Humanizing Drug Overdoses – A Liberatory Harm Reduction Comic
Humanizing Drug Overdoses in Colorado: A Liberatory Harm Reduction Comic Made with Sex Workers and People Who Use Drugs” in the Journal of American Folklore

Humanizing Drug Overdoses in Colorado – A Liberatory Harm Reduction Comic is a community-engaged arts-based research project exhibited in the Journal of American Folklore a peer-reviewed anthropology publication in the Summer 2025 Global Quarterly Edition.Humanizing Drug Overdoses in Colorado: A Liberatory Harm Reduction Comic Made with Sex Workers and People Who Use Drugs focused on overdose, stigma, Harm Reduction, sex work, and drug user health in Colorado.
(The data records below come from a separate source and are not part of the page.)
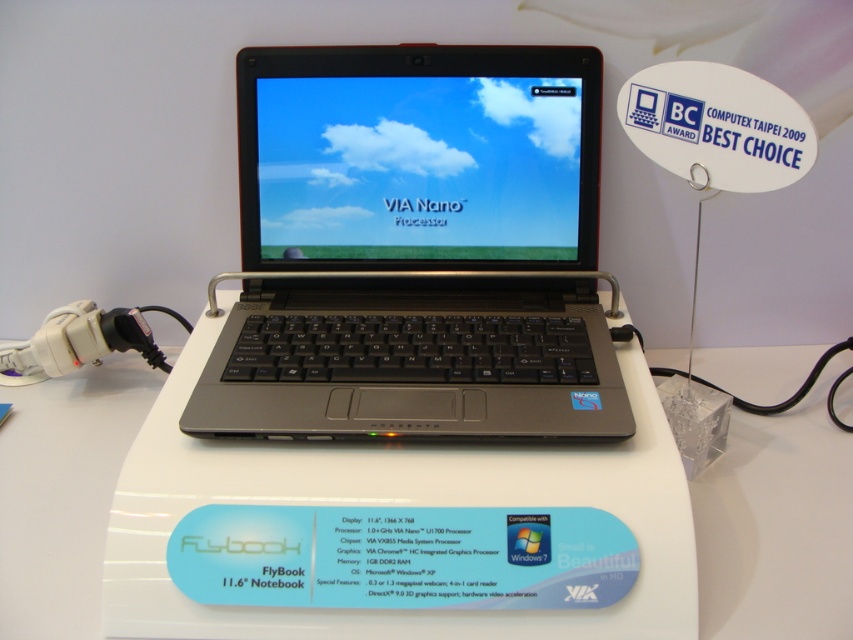
Question: Can you confirm if satin black laptop at center is positioned above white plastic table at center?

Choices:
 (A) no
 (B) yes

Answer: (B)

Question: Does satin black laptop at center appear on the left side of white plastic table at center?

Choices:
 (A) yes
 (B) no

Answer: (A)

Question: Is satin black laptop at center thinner than white plastic table at center?

Choices:
 (A) no
 (B) yes

Answer: (A)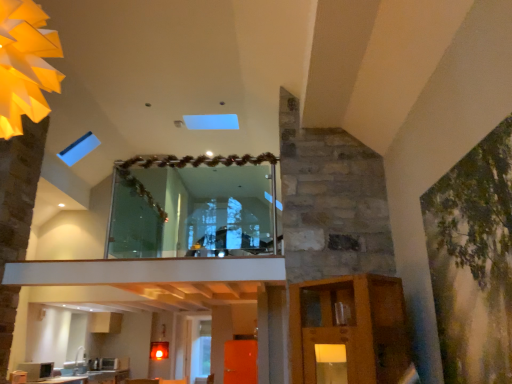
Where is `white glossy countertop at lower left`? Image resolution: width=512 pixels, height=384 pixels. white glossy countertop at lower left is located at coordinates (90, 378).

The height and width of the screenshot is (384, 512). What do you see at coordinates (193, 206) in the screenshot? I see `transparent glass window at center` at bounding box center [193, 206].

The image size is (512, 384). Describe the element at coordinates (197, 348) in the screenshot. I see `transparent glass door at center` at that location.

The image size is (512, 384). Describe the element at coordinates (37, 370) in the screenshot. I see `matte black microwave at lower left` at that location.

This screenshot has height=384, width=512. I want to click on green matte painting at right, so click(476, 208).

Is transparent glass door at center looking in the opposite direction of matte yellow paper light at upper left?

transparent glass door at center does not have its back to matte yellow paper light at upper left.

Is point (196, 346) closer or farther from the camera than point (15, 31)?

Point (196, 346) appears to be farther away from the viewer than point (15, 31).

How different are the orientations of transparent glass door at center and matte yellow paper light at upper left in degrees?

The angular difference between transparent glass door at center and matte yellow paper light at upper left is 179 degrees.

Locate an element on the screen. The image size is (512, 384). appliance that is above the white glossy countertop at lower left (from the image's perspective) is located at coordinates (37, 370).

From the image's perspective, between matte black microwave at lower left and white glossy countertop at lower left, which one is located above?

From the image's view, matte black microwave at lower left is above.

Which is in front, matte black microwave at lower left or white glossy countertop at lower left?

Positioned in front is matte black microwave at lower left.

In the scene shown: Would you say matte yellow paper light at upper left is outside matte black microwave at lower left?

Yes, matte yellow paper light at upper left is outside of matte black microwave at lower left.

In the scene shown: Is matte yellow paper light at upper left oriented towards matte black microwave at lower left?

No, matte yellow paper light at upper left is not turned towards matte black microwave at lower left.

In the scene shown: Which object is further away from the camera taking this photo, matte yellow paper light at upper left or matte black microwave at lower left?

matte black microwave at lower left is further from the camera.

From a real-world perspective, between matte yellow paper light at upper left and matte black microwave at lower left, who is vertically higher?

From a 3D spatial view, matte yellow paper light at upper left is above.

Is matte yellow paper light at upper left next to transparent glass door at center?

No, matte yellow paper light at upper left is not touching transparent glass door at center.

Is matte yellow paper light at upper left positioned with its back to transparent glass door at center?

No, matte yellow paper light at upper left is not facing the opposite direction of transparent glass door at center.

From the image's perspective, which one is positioned higher, matte yellow paper light at upper left or transparent glass door at center?

From the image's view, matte yellow paper light at upper left is above.

Can you tell me how much white glossy countertop at lower left and transparent glass door at center differ in facing direction?

89.8 degrees separate the facing orientations of white glossy countertop at lower left and transparent glass door at center.

From a real-world perspective, which object stands above the other?

From a 3D spatial view, transparent glass door at center is above.

Is white glossy countertop at lower left at the left side of transparent glass door at center?

Indeed, white glossy countertop at lower left is positioned on the left side of transparent glass door at center.

Can you confirm if white glossy countertop at lower left is wider than transparent glass door at center?

Yes, white glossy countertop at lower left is wider than transparent glass door at center.

How different are the orientations of transparent glass door at center and white glossy countertop at lower left in degrees?

There is a 89.8-degree angle between the facing directions of transparent glass door at center and white glossy countertop at lower left.

Is white glossy countertop at lower left surrounded by transparent glass door at center?

No.

Where is `glass door below the white glossy countertop at lower left (from the image's perspective)`? The width and height of the screenshot is (512, 384). glass door below the white glossy countertop at lower left (from the image's perspective) is located at coordinates (197, 348).

From a real-world perspective, is transparent glass door at center located beneath white glossy countertop at lower left?

No, from a real-world perspective, transparent glass door at center is not under white glossy countertop at lower left.

Is transparent glass window at center inside the boundaries of green matte painting at right, or outside?

transparent glass window at center is not inside green matte painting at right, it's outside.

Does transparent glass window at center have a smaller size compared to green matte painting at right?

No, transparent glass window at center is not smaller than green matte painting at right.

Measure the distance between transparent glass window at center and green matte painting at right.

A distance of 9.66 feet exists between transparent glass window at center and green matte painting at right.

Locate an element on the screen. Image resolution: width=512 pixels, height=384 pixels. plant below the transparent glass window at center (from the image's perspective) is located at coordinates tap(476, 208).

Where is `lighting in front of the transparent glass door at center`? The image size is (512, 384). lighting in front of the transparent glass door at center is located at coordinates (25, 64).

Identify the location of appliance to the left of white glossy countertop at lower left. (x=37, y=370).

Based on their spatial positions, is white glossy countertop at lower left or matte black microwave at lower left closer to matte yellow paper light at upper left?

matte black microwave at lower left is positioned closer to the anchor matte yellow paper light at upper left.

When comparing their distances from green matte painting at right, does white glossy countertop at lower left or matte black microwave at lower left seem further?

Among the two, white glossy countertop at lower left is located further to green matte painting at right.

Which object lies further to the anchor point matte yellow paper light at upper left, green matte painting at right or transparent glass door at center?

Based on the image, transparent glass door at center appears to be further to matte yellow paper light at upper left.

Based on their spatial positions, is white glossy countertop at lower left or transparent glass window at center closer to matte yellow paper light at upper left?

transparent glass window at center.

Based on their spatial positions, is transparent glass door at center or green matte painting at right further from white glossy countertop at lower left?

Based on the image, green matte painting at right appears to be further to white glossy countertop at lower left.

Which object lies further to the anchor point green matte painting at right, white glossy countertop at lower left or matte yellow paper light at upper left?

white glossy countertop at lower left is further to green matte painting at right.

Estimate the real-world distances between objects in this image. Which object is closer to transparent glass door at center, green matte painting at right or matte black microwave at lower left?

Among the two, matte black microwave at lower left is located nearer to transparent glass door at center.

Estimate the real-world distances between objects in this image. Which object is closer to transparent glass window at center, matte black microwave at lower left or green matte painting at right?

Among the two, green matte painting at right is located nearer to transparent glass window at center.

I want to click on appliance positioned between transparent glass window at center and transparent glass door at center from near to far, so click(37, 370).

This screenshot has width=512, height=384. In order to click on counter top between matte yellow paper light at upper left and transparent glass door at center in the front-back direction in this screenshot , I will do `click(90, 378)`.

The width and height of the screenshot is (512, 384). I want to click on window between green matte painting at right and matte black microwave at lower left from front to back, so click(x=193, y=206).

Locate an element on the screen. The width and height of the screenshot is (512, 384). window between green matte painting at right and transparent glass door at center along the z-axis is located at coordinates (193, 206).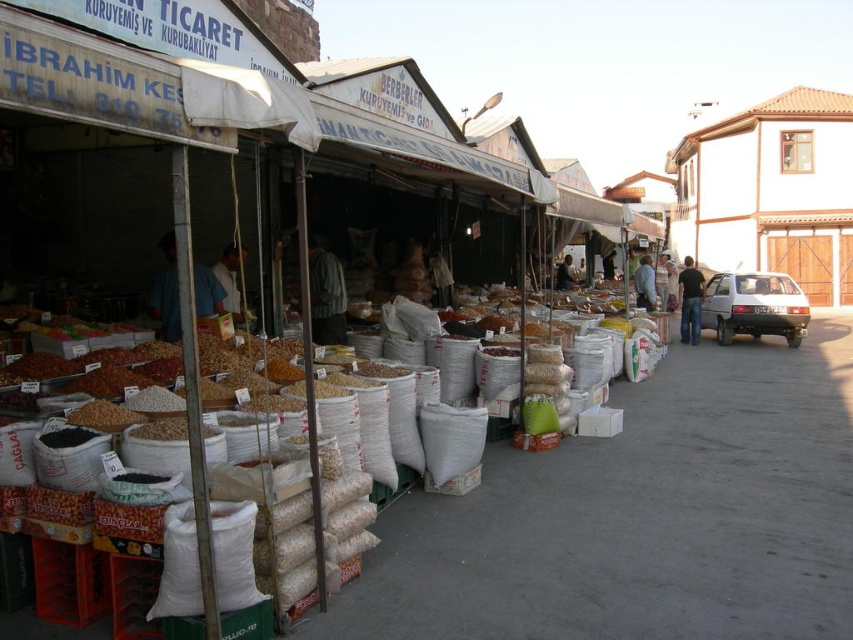
You are a customer at the market and want to buy a shirt. You see both the blue shirt at center and the striped fabric shirt at center. Which one is easier to reach without moving from your current position?

The blue shirt at center is closer to the viewer than the striped fabric shirt at center, so it is easier to reach without moving.

You are a customer at the market and want to buy both the blue shirt at center and the striped fabric shirt at center. However, you have a small bag that can only carry items that take up less space. Which shirt should you choose?

The blue shirt at center occupies less space than the striped fabric shirt at center, so you should choose the blue shirt at center.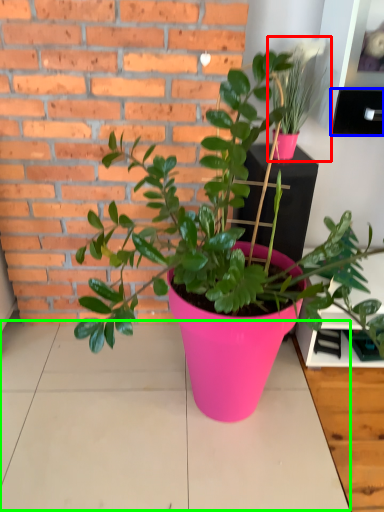
Question: Estimate the real-world distances between objects in this image. Which object is farther from houseplant (highlighted by a red box), shelf (highlighted by a blue box) or table top (highlighted by a green box)?

Choices:
 (A) shelf
 (B) table top

Answer: (B)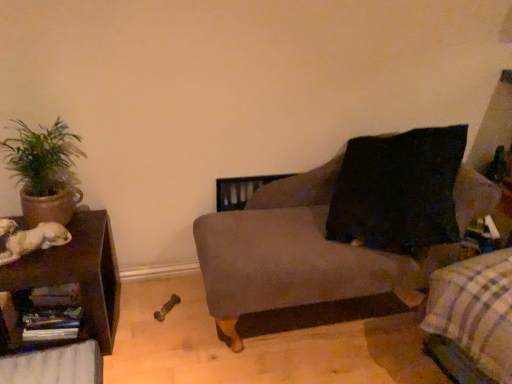
This screenshot has width=512, height=384. I want to click on free spot below white fur dog at left (from a real-world perspective), so click(x=27, y=251).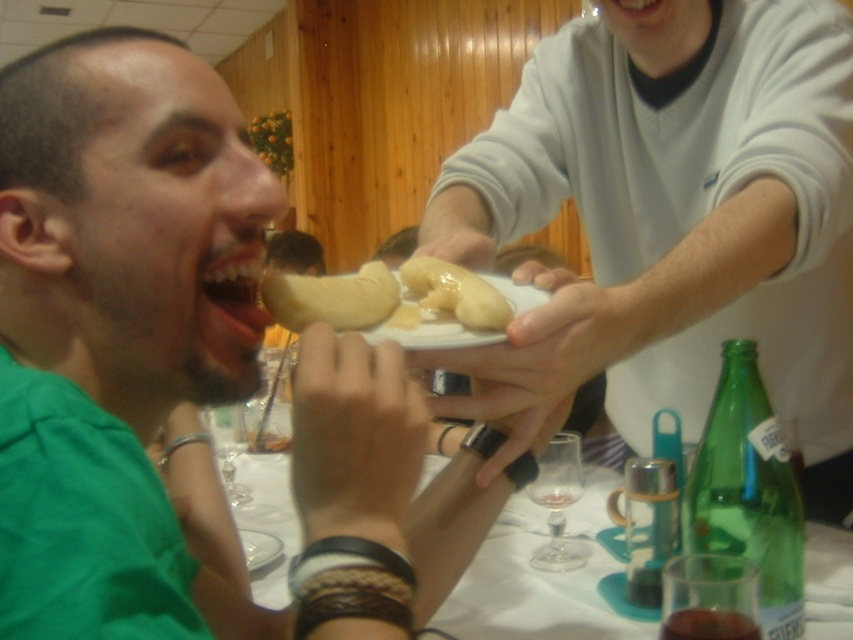
Can you confirm if smooth white plate at center is thinner than yellowish matte banana at mouth?

In fact, smooth white plate at center might be wider than yellowish matte banana at mouth.

Who is positioned more to the left, smooth white plate at center or yellowish matte banana at mouth?

From the viewer's perspective, yellowish matte banana at mouth appears more on the left side.

Is point (700, 129) positioned after point (316, 308)?

Yes, point (700, 129) is behind point (316, 308).

This screenshot has width=853, height=640. I want to click on smooth white plate at center, so click(x=675, y=218).

Based on the photo, between yellowish matte banana at mouth and yellowish matte banana at center, which one appears on the left side from the viewer's perspective?

yellowish matte banana at mouth is more to the left.

Describe the element at coordinates (331, 298) in the screenshot. I see `yellowish matte banana at mouth` at that location.

Who is more forward, (399, 289) or (463, 308)?

Point (463, 308) is more forward.

Locate an element on the screen. This screenshot has height=640, width=853. yellowish matte banana at mouth is located at coordinates (331, 298).

Which of these two, yellowish matte banana at mouth or white matte plate at center, stands shorter?

With less height is yellowish matte banana at mouth.

Does yellowish matte banana at mouth appear on the right side of white matte plate at center?

In fact, yellowish matte banana at mouth is to the left of white matte plate at center.

I want to click on yellowish matte banana at mouth, so click(x=331, y=298).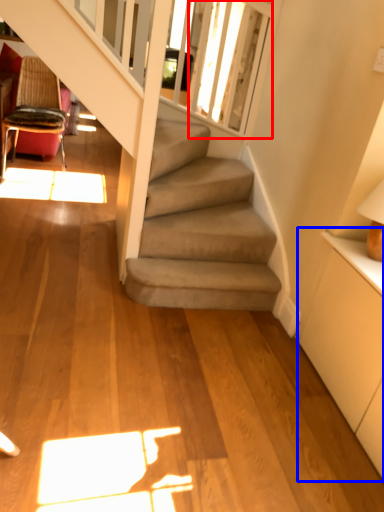
Question: Which object is further to the camera taking this photo, window screen (highlighted by a red box) or dresser (highlighted by a blue box)?

Choices:
 (A) window screen
 (B) dresser

Answer: (A)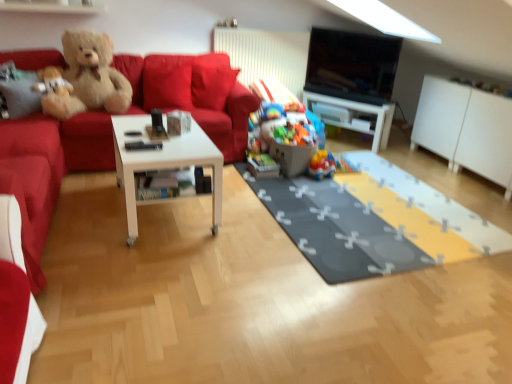
Where is `vacant area to the left of white matte cabinet at right`? This screenshot has width=512, height=384. vacant area to the left of white matte cabinet at right is located at coordinates (419, 163).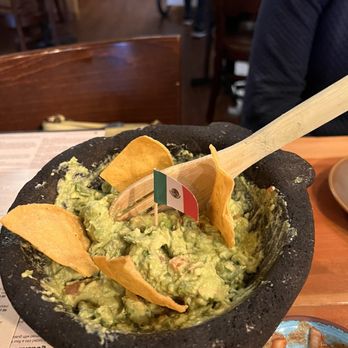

The project was co-led by Dr. Otañez, Craft, Burges, Talley, and Guerrero and centers Betsy’s overdose survival story through the character Chloe, whose narrative reflects the grief, trauma, survival, and lifesaving knowledge carried by people people who use drugs and sex workers who often serve as first responders in the overdose crisis.
About the method
This comic grew out of the Naloxone Champion project through a community-engaged research partnership with Anthropologist and CU Denver Professor Dr. Marty Otañez. Grounded in arts-based and ethnographic methods, the project uses visual storytelling to document overdose survival, community care, and the sacred knowledge carried by people directly impacted by overdose.
For this project, I chose to share another personal overdose survival story through the character Chloe. The team also worked with artist Ven Talley to create the comic and visuals, translating lived experience into image, dialogue, and narrative — making visible the grief, trauma, stigma, and survival knowledge that often remains outside public health data.
Rather than treating people who use drugs and sex workers as subjects of study, this method positions us as narrators, knowledge-holders and first responders whose expertise is essential to understanding and mitigating the harm of the overdose crisis.